[BEGIN PAGE EXTRACT]

There are no standard architect's fees in the UK. Historically, the RIBA produced a recommended fee scale. This graph gave indications of fees for particular sizes and types of project. Now practices usually produce their own fee charts based on their operating costs amongst other factors.


Architects fees: options

In the UK, fees are typically charged in one of three main ways:

  • percentage of construction cost

  • lump sum

  • time charge/hourly rate

Percentage fee: a percentage fee gives the client a reasonable indication of total architectural fees, whilst also allowing for some flexibility if the project scope is increased. Percentages are based on the construction cost, as this is generally proportionate to the work required by the architect.

The fee will be automatically adjusted to any changes in the estimated construction cost. This estimate is refined during the design process, providing a straightforward way of adjusting fees to changes in the project size or complexity, without having to renegotiate. Percentage fees are usually divided into monthly payments during each work-stage.

Clients are sometimes concerned that a percentage approach doesn't give architects an incentive to keep construction costs low. However, architects offer a professional service and are bound by their code of conduct. This code is issued by the Architects Registration Board. It requires architects to be honest and act with integrity and to be trustworthy and look after your client's money properly.


Lump sum fee: this type of fee will be very carefully defined based on specific items of work. The fee will need to be renegotiated if the nature of the appointment changes significantly. This approach may, therefore, be best for a straightforward project with a very clearly defined brief.


Time charge: Time charged fees work well at the start of a project when the scope hasn't been clearly defined. They can also provide flexibility with a "pay as you go" approach when used for the entire process. This option offers the least fee certainty for the client, so often an architect will estimate the total number of hours required or agree hourly caps.


Other key points to consider

  • For larger projects with higher build costs, the percentage upon which the fee is based will be lower. This is due to the economies of scale in larger projects.

  • RIBA architects fees shouldn't be any more than non-RIBA chartered practices.

  • In the UK, VAT is chargeable in addition to architects fees.

  • Percentage fees are sometimes only amended to reflect a change of more than 10% in the cost estimate. This allows for some reasonable project variations before adjusting fees.

[END PAGE EXTRACT]

| TASKS TO PERFORM |
[a] According to the text on architects' fees, which body issues the code of conduct that architects are bound by?
[b] Write the next part of the text on architects' fees, picking up after its final point.
The records come from a separate source, unrelated to the text on architects' fees.

[BEGIN GIVEN INFORMATION]

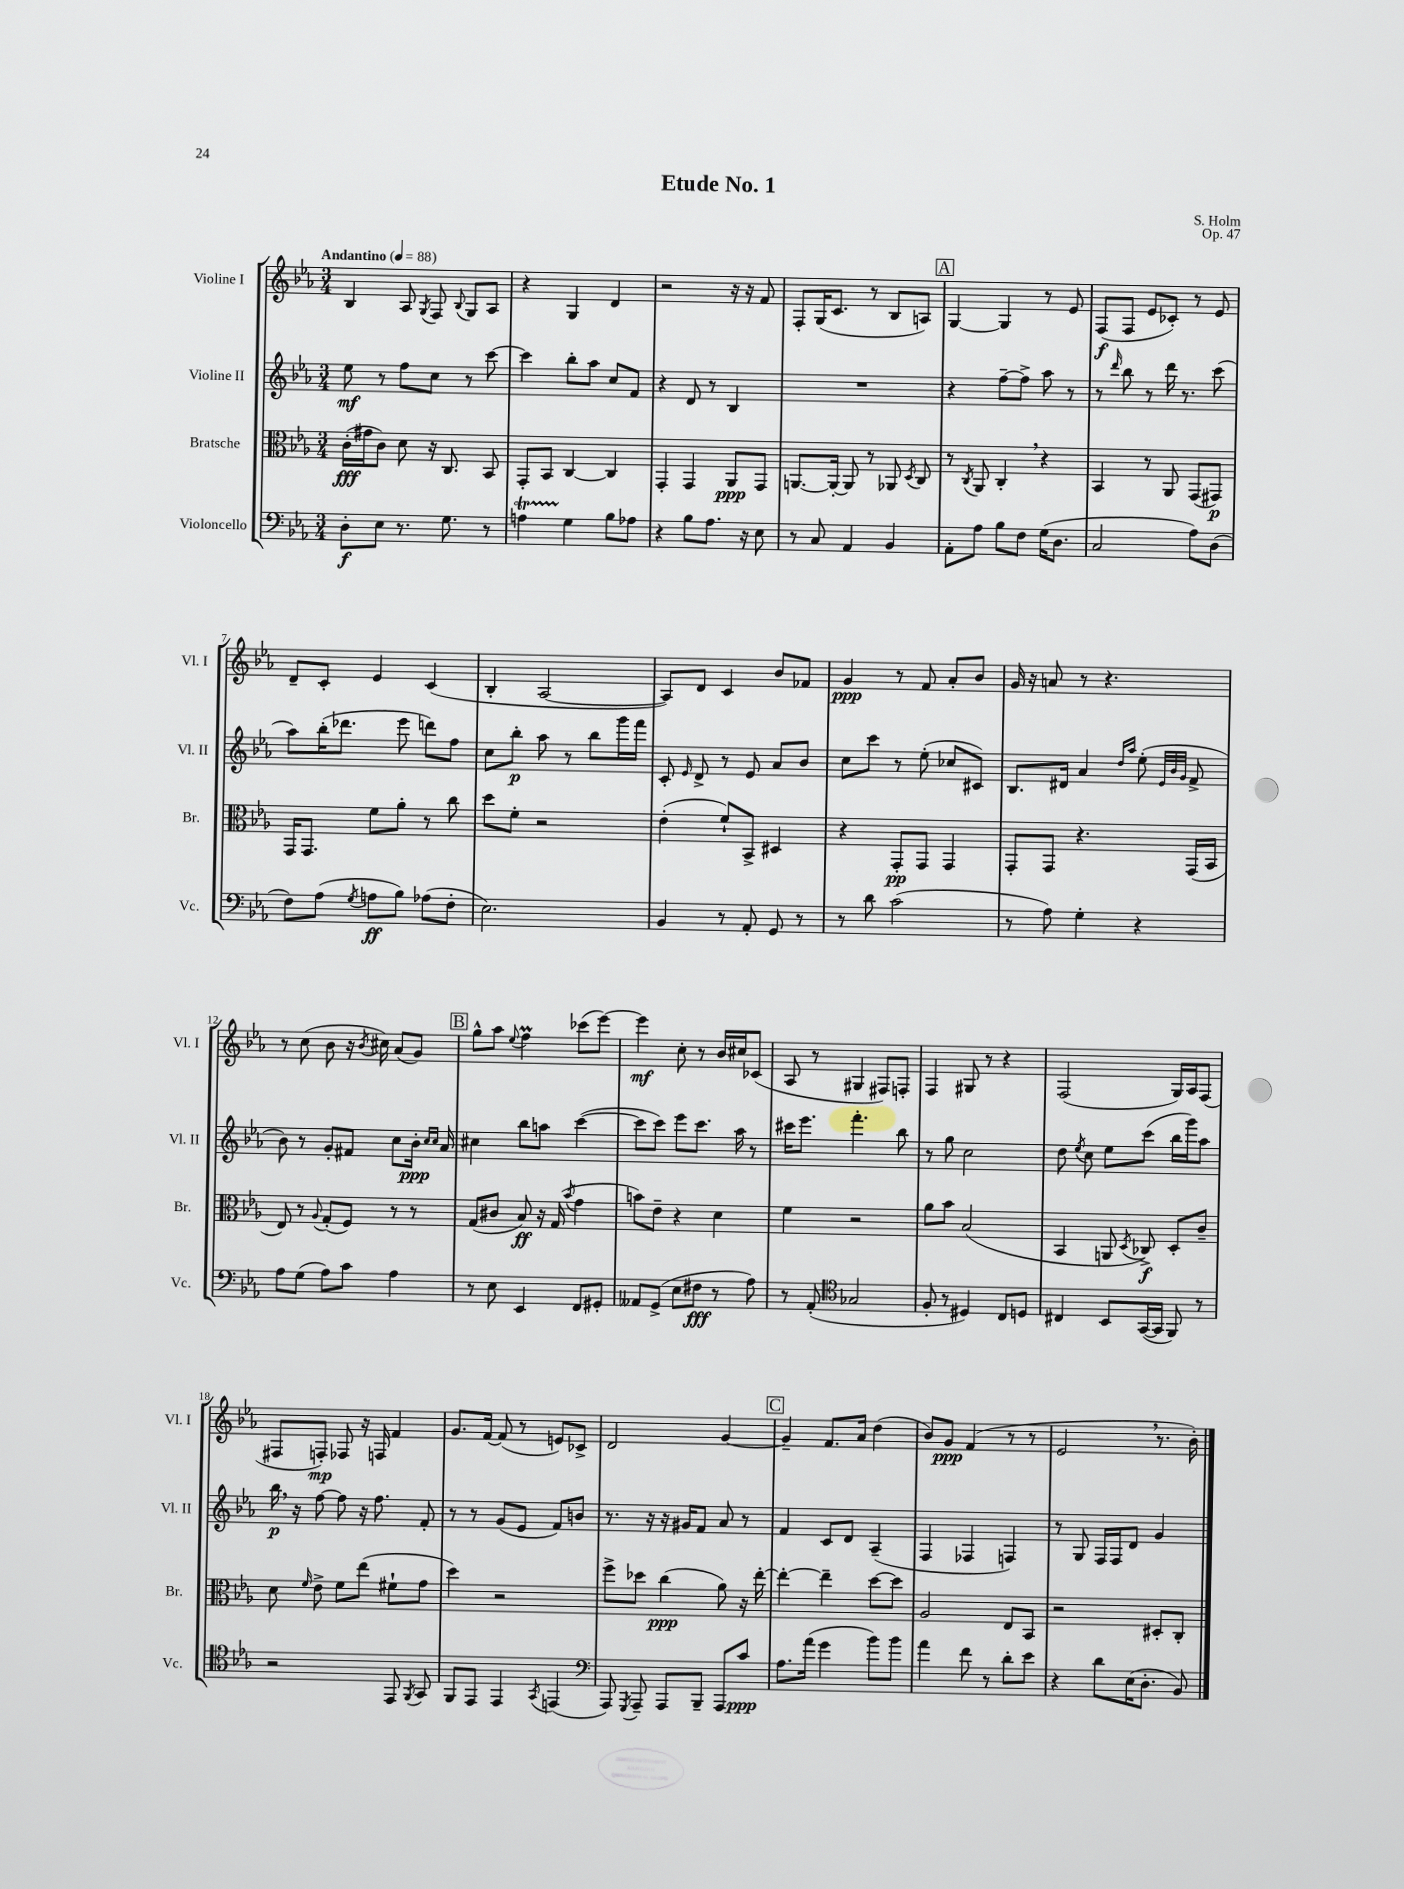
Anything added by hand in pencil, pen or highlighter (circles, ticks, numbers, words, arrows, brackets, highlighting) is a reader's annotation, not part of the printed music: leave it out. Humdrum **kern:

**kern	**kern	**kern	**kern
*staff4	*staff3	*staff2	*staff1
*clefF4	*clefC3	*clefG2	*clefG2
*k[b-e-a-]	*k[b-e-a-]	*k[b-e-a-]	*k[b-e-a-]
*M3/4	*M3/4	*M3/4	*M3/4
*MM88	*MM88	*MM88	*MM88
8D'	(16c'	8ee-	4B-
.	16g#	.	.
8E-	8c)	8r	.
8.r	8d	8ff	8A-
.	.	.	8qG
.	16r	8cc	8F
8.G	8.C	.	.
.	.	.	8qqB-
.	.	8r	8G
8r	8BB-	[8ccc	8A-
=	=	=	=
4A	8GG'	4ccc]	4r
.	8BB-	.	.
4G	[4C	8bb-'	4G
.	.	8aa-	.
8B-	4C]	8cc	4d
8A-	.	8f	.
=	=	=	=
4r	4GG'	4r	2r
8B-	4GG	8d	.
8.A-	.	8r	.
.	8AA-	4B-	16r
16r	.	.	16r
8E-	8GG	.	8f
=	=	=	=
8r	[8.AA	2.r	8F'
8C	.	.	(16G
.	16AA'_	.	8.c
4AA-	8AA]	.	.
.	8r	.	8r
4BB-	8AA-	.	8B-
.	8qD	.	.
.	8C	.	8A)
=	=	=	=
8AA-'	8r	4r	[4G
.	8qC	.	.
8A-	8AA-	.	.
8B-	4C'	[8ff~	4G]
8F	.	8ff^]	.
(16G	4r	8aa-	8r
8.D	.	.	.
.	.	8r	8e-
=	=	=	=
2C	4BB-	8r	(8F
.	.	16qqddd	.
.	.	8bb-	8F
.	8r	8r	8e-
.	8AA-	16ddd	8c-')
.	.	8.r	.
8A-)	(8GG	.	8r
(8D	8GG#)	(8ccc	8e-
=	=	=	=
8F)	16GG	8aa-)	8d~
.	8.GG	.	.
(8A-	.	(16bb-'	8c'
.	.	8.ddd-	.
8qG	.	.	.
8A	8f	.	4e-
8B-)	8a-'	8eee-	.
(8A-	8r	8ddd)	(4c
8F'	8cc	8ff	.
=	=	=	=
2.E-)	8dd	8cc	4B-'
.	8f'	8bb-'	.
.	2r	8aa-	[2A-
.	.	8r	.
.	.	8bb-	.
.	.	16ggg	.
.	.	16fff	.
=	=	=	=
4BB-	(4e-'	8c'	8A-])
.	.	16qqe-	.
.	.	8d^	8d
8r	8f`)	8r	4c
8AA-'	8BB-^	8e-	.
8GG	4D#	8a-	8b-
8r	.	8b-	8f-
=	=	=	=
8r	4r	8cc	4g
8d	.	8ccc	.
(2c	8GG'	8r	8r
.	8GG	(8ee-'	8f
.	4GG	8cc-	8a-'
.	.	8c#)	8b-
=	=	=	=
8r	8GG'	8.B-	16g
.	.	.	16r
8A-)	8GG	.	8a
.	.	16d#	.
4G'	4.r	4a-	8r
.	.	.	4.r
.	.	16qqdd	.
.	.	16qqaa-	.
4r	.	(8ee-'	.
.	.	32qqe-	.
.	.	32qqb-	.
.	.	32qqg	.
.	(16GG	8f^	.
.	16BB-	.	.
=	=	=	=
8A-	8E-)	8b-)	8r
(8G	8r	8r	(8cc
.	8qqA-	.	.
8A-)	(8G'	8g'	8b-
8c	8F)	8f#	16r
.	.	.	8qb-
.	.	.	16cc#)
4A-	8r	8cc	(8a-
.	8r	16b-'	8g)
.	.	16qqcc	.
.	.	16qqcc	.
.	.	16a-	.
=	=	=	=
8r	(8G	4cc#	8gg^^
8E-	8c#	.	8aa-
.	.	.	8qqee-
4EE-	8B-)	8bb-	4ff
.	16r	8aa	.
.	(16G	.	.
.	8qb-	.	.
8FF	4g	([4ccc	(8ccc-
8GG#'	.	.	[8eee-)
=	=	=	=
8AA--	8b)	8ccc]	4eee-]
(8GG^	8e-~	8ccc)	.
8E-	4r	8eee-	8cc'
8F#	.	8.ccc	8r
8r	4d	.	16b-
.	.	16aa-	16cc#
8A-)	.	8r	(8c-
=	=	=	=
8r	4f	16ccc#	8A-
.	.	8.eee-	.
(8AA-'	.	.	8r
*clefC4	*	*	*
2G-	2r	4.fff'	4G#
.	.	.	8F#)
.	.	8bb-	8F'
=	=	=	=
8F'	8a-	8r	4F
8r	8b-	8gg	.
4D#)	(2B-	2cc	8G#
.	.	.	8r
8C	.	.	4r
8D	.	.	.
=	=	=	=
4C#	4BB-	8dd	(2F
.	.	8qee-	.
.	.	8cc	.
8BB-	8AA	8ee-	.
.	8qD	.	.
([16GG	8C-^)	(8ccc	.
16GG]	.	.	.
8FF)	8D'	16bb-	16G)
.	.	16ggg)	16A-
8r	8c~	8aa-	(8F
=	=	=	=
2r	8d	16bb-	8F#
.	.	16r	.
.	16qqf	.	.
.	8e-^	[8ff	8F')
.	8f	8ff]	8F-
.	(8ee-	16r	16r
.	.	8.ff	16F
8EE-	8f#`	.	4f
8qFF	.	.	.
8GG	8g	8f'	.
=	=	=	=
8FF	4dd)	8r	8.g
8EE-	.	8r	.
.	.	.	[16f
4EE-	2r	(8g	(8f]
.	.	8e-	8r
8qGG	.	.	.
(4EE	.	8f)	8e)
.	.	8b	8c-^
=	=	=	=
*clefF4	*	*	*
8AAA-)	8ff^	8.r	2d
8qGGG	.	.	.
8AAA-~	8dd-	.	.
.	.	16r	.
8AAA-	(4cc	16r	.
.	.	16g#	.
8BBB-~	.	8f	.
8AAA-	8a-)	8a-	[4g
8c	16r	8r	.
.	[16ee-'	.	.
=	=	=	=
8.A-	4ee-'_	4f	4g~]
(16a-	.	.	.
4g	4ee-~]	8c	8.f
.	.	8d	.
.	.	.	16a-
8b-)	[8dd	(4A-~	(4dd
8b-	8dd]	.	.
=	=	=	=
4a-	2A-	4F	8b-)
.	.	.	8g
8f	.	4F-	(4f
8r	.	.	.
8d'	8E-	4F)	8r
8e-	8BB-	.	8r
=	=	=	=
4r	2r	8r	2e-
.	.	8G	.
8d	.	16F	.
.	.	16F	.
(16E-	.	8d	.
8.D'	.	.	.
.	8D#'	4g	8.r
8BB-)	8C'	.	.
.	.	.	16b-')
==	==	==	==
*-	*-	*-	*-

[END GIVEN INFORMATION]

| EXERCISE ANSWERS |
[a] The Architects Registration Board.

[b]
  • An additional sum is usually payable for expenses incurred in connection with the work (printing, postage, travel etc.).

  • Any disbursements made on a client's behalf are usually charged at net cost. This includes things like payments to the local authority for planning applications.

By the end of a project, the total architectural fee paid is likely to be in the same region regardless of which approach is chosen. This is due to the relationship between the number of hours required for a project and the charge out rate that an architect needs to make a job profitable. Ultimately, as a professional service, an architect is billing for their time.


Additional services

Architectural fees for a full service are usually based on RIBA work stages 1-6. A schedule of services will be provided along with the fee proposal, this details the items of work that are included and also gives exclusions. If a client requires additional services after appointment, these can be time charged or a separate fixed fee agreed. An architect must, of course, obtain a client's consent before providing any such additional services.

Some example optional services are given below. Each of these would typically incur between 0.5% and 2% of additional percentage fee, depending on the type/scope of the project:

  • Detailed joinery design: bespoke kitchen, bookcases, wardrobes etc.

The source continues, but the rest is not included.